André Ventura, descontente com o comentário, pediu a palavra para um protesto e instou Augusto Santos Silva a, enquanto presidente da Assembleia da República, se “abster de fazer comentários sobre as intervenções parlamentares”.

O líder do Chega prosseguiu, referindo que considera ser “difícil distinguir [Santos Silva] entre as funções de presidente da AR e de deputado do PS ou apoiante das propostas do Governo”, sublinhando que esse parece ser um “mau caminho do exercício de funções” e anunciando que o Chega apresentou uma “censura ao comportamento e atuação como presidente da Assembleia da República” por considerar que Santos Silva “não é isento”.

Augusto Santos Silva deixou André Ventura terminar e anunciou “quatro coisas“:

Não represento o PS, represento o chão democrático comum da Assembleia da República como a Constituição determina e o regimento impõe;

A minha função mais básica é a de assegurar o prestígio da Assembleia da República e, sempre que o prestígio estiver em causa, pode ter a certeza que intervirei. A Assembleia da República portuguesa representa todos os portugueses, residindo em território nacional ou estrangeiro, e acolhe e cuida também pelo bem-estar de todos aqueles que residem e trabalham em Portugal, sejam portugueses ou estrangeiros.

Não me impressiono nem com pateadas, nem com volume de som.

Estou há muitos, mesmo muitos anos empenhado na defesa da democracia e da liberdade e assim continuarei até ao fim dos meus dias.
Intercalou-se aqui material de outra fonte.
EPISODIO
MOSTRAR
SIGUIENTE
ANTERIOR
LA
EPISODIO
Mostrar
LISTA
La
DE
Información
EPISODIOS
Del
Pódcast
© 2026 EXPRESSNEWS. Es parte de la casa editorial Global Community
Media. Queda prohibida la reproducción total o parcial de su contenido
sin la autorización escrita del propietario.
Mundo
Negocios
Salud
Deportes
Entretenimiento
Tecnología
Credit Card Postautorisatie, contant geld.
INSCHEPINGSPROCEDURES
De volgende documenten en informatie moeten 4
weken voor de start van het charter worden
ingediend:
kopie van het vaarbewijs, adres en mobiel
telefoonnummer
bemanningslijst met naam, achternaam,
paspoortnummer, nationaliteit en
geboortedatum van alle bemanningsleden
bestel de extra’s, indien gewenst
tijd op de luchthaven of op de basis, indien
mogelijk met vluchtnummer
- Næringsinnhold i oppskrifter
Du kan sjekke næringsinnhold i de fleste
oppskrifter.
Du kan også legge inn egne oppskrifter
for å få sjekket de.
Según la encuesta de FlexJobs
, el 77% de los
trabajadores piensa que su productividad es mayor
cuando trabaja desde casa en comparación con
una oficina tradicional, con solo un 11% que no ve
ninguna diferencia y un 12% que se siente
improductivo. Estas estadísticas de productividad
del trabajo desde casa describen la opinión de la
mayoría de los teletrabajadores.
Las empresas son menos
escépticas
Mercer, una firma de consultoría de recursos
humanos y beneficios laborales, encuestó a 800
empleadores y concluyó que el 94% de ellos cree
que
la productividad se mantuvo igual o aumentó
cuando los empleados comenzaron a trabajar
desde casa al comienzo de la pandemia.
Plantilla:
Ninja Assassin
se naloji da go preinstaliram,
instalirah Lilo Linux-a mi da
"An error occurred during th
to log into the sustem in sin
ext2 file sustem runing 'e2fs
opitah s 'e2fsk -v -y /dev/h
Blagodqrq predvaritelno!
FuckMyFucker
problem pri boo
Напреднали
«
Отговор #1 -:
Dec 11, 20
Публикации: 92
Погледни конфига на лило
Ainda antes de concluir o quarto ponto — depois da referência às pateadas (pelo facto de alguns deputados do Chega terem batido na mesa enquanto havia aplausos a Santos Silva) —, os deputados do Chega levantaram-se, viraram as costas a Augusto Santos Silva e abandonaram a sala. O presidente da Assembleia da República assistiu ao momento, foi atrasando o início da frase que concluiria o raciocínio e terminou quando já nenhum deputado estava no hemiciclo. No fim, voltou a merecer aplausos de grande parte do Parlamento.

Chega acusa Santos Silva de estar “refém” do PS e apresenta censura

Depois do sucedido, o Chega marcou uma conferência de imprensa para explicar que, depois de ter usado a figura do “protesto” e da “advertência”, o partido se sentiu obrigado a apresentar uma “censura inédita ao presidente da Assembleia da República”, justificando que abandonou o hemiciclo por apenas “restar mostrar fisicamente que não compactua com este tipo de atitude”.

“O presidente da Assembleia da República está refém desta maioria absoluta”, apontou o líder do Chega, que falou aos jornalistas rodeado por todos os deputados eleitos pelo partido, frisando que Augusto Santos Silva age como “deputado de um partido maioritário”.

Aos olhos do presidente do Chega, este é um caso inédito na “história da democracia“, o que o leva mesmo a desafiar os deputados mais velhos a recordarem outros momentos idênticos.

Para o Chega é um “mau precedente” que este tipo de reprimendas aconteça e, como tal, reiterando o que disse ainda dentro do hemiciclo, o partido vai apresentar uma censura ao presidente da República em setembro, quando começar o ano parlamentar, por considerar que Santos Silva pretende “silenciar” o partido e que tem a “complacência” dos outros partidos que, disse, “acham que assim anulam ou cercam o Chega”.

“Santos Silva tem de decidir se quer ser presidente da Assembleia da República ou se quer ser Eurico Brilhante Dias [líder da bancada parlamentar]. Tirem de lá o Eurico que não está lá a fazer nada”, atirou.

André Ventura explicou que não se trata de uma “moção de censura no sentido jurídico”, mas entende que “não deixa de ser politicamente um ato de censura, que [caso aprovado] tira a Augusto Santos Silva a capacidade e as condições para continuar a exercer funções”.

O líder do Chega considera que esta é uma reação à “tirania” da qual acusa o presidente da AR e realçou que se a censura não for aprovada deverá haver um recurso para os meios judiciais.